İlaçlara her beden biraz farklı yanıt verir. Kadınlarda ilaçlar erkeklere nazaran kanda ve dokularda daha uzun süre kalır. Örneğin karaciğer ve böbrekler genelde ilaçları farklı oranlarda işler. Doz hastanın ağırlığına göre ayarlandığında bile bu durum değişmez.

“Bu muazzam farkların nedenlerini tam olarak anlamış değiliz ama bu çok çarpıcı bir sonuç ve uyanmamız için bir çağrı,” diyor Prendergast.

Araştırmacılar bu krizi çözmek için belli tavsiyelerde de bulunuyor. Örneğin, FDA’dan deneylere katılanların cinsiyetlerinin yayınlanmasını talep ediyorlar. Ayrıca kadınlarda ve erkeklerde farklı etkilere sahip olduğu bilinen ilaçların da bu şekilde etiketlenmesini istiyorlar. Bu bilginin tartışılması ve tıbbi eğitimin bir parçası olması gerekiyor.
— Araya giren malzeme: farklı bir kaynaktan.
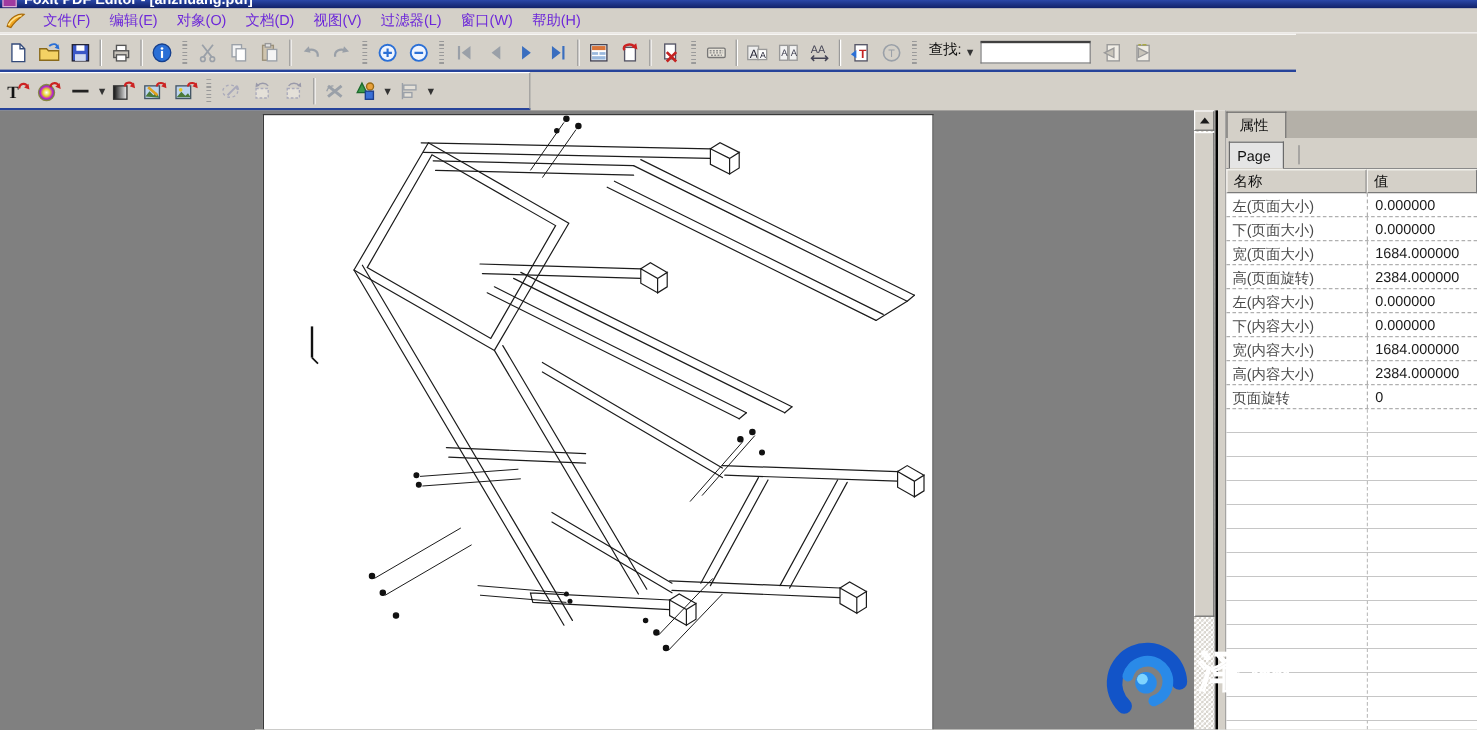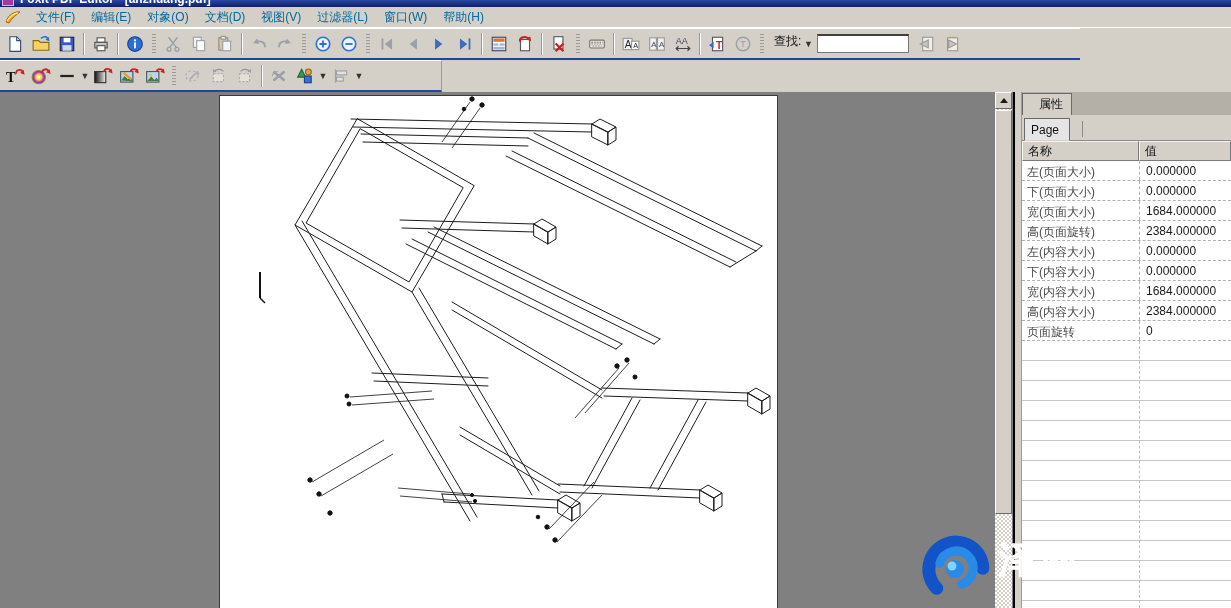"文件(F)" .menu-item { color: #0369a1 -> #6d28d9 }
“Tek-doz-herkese-uyar’ temelinde reçetelenen o kadar çok ilaç var ki. Bunun her zaman işe yaramadığı da ortada. Bilhassa geniş bir terapötik aralığa sahip olduğunu bildiğimiz ilaçlarda cinsel farka göre dozları daha iyi ayarlayabiliriz,” diyor Prendergast.

Doktorların mümkün hallerde kadınlara daha ufak dozlarda ilaçlar reçetelemeye başlaması, daha sonra ilacın yan etki pek olmaksızın istenen düzeylerde etki göstermesi için dozu artırması tavsiye ediliyor.